By the time we got back to the lobby, the rain was gone. We'd never walked as far as the train station, not that it was far.

Remember the Giada show I'd watched that sent us to Capri? On that show, Giada had an old fellow in Anacapri make her a pair of sandals. (I took his photo but haven't downloaded it yet.) I've been looking at sandals since. There are this sandal makers everywhere. I've had a top price in mind and until this morning, I hadn't found a pair I liked in a price range I'd consider. Walking to the train this morning, I found the pair. Lou encouraged me to get them right on the spot... so I did!

Lou and the shoemaker talked while the sandals were being made. It was a common conversation. He told Lou how hard it is to scrape together a living here. The tax rate is about 50%, with no deductions, paid twice a year.

Beside encouraging me to buy the sandals, Lou offered to carry the sandals for me all day. What a guy! Remember, we were going to Pompeii.

We bought our train tickets and waited for the train in the midst of a very large crowd of mostly teenagers. The train had a malfunctioning signal to indicate what the next stop was. We needed to be extra vigilant in following where we were in order to know when to get off.

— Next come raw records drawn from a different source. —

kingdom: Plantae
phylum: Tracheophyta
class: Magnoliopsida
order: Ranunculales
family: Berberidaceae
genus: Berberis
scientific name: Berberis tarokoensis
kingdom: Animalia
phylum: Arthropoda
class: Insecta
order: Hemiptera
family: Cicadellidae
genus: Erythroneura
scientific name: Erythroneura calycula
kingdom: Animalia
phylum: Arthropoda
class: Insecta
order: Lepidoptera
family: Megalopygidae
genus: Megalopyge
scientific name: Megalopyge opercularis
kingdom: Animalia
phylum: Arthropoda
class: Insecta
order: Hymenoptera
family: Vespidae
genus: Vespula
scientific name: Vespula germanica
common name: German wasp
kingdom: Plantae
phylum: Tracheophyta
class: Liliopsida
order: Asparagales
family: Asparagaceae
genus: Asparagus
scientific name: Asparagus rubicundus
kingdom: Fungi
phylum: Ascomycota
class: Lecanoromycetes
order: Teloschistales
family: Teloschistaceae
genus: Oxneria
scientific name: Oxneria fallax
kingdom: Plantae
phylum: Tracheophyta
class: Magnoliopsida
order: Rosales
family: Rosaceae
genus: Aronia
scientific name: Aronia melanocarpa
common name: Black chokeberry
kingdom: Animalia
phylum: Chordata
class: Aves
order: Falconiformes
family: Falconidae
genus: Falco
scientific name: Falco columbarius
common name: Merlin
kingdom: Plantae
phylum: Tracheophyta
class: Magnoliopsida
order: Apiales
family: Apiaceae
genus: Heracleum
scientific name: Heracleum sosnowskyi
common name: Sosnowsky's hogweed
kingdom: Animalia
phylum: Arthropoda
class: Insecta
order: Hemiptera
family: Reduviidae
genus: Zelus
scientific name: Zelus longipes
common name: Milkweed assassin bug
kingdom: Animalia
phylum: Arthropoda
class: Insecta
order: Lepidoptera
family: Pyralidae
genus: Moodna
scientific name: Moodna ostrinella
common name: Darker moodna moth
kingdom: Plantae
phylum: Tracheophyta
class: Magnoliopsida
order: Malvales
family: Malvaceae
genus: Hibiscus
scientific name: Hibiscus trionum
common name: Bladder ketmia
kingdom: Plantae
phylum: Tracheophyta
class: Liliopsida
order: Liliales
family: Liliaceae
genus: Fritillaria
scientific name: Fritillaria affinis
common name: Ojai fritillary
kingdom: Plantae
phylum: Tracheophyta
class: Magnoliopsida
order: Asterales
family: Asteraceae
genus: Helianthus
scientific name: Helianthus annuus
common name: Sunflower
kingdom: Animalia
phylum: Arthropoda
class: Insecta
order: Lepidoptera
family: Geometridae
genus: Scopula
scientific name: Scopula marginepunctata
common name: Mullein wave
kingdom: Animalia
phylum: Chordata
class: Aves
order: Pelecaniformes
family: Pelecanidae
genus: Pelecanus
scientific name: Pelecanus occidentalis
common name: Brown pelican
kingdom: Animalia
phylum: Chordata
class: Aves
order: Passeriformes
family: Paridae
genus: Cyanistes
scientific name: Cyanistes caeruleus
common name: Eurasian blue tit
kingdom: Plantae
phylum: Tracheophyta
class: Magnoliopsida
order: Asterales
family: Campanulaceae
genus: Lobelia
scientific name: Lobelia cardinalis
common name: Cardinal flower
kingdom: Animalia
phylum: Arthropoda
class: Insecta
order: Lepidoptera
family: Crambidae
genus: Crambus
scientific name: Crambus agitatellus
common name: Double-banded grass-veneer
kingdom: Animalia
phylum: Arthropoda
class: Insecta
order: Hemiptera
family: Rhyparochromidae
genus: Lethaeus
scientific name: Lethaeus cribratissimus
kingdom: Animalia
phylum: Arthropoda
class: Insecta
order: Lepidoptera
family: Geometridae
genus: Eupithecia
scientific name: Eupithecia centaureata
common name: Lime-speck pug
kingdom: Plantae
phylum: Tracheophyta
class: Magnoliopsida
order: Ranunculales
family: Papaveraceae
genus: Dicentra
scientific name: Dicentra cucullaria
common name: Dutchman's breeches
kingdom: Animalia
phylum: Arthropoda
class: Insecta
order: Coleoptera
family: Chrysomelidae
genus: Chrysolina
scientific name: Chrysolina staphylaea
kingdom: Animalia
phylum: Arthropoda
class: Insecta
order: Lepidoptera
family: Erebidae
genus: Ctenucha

I was all tour guided out so I downloaded the Rick Steves app which included an audio walking tour of Pompeii and map to follow. (If you ever go to Pompeii, request the free map from the ticket counter. We learned this after the fact. After we were already in the site. After we'd already spent €2 on a map we purchased in the book shop.)

Pompeii is huge. Rick Steves told us his walking tour would take about 3 hours. That was what we'd planned for. We were going fine at first. But Rick Steves' previously recorded audio tour had no idea what would be under renovation and Rick Steves doesn't know me! I don't do well on uneven surfaces.

Look at these roads! And this one was in good shape despite the grooves from the chariot wheels.

Our first disappointment was the plaster casts of victims being out for renovation. Really?

Time to move on to the next spot. I think our favorite two spots were the bath and the fast food place across the road.

Part of the baths' locker room

 

Time for a quick bite?

We were a little more than halfway through the walking tour when an exit was closed, then a road was blocked, then another road. We were sort of lost. Just sort of us Lou could locate us on our purchased map but we couldn't figure out "how to get there from here." Good old Rick Steves said it was a 15 minute walk from where we were to the amphitheater. Okay... so the way I walk we were more than half hour away and then nearly an hour back to the exit. I'm hoping it's true that if you've seen several well-preserved amphitheaters you've seen them all. We headed for the exit. By the time we left, we'd been there over 4 hours and had walked nearly 13,000 steps, many of them with great difficulty for me.

Five years ago, in Cinque Terra, we got fined for not validating our ticket before getting on the train. I wasn't going to make that mistake again.

 

 

Back in Sorrento, we had a quick snack and then did some shopping. Lou wanted a Neapolitan coffee maker. We walked to a store where we'd seen several earlier in the week.

After last night's lackluster dinner, I suggested we go back to the place we'd eaten the first night. It opened early and I wanted to try their burrata. Good choice.

On our walk back to the hotel, we stopped to buy an extra suitcase for all our purchases that we've been carrying around loose in the trunk of our car. We'll have to get that stuff home somehow.

It's only 10pm and Lou has been sleeping for more than half hour. I'm not ready for sleep but it will feel good to get my feet up. Today's 17,000 plus steps were the most difficult of the trip. Even more difficult than the 21,409 I walked on the day of my Val d'Orcia hike!

When you next year from me, we'll be in a beach resort city that foreigners rarely travel to and that most Italians have never heard of. Buona notte.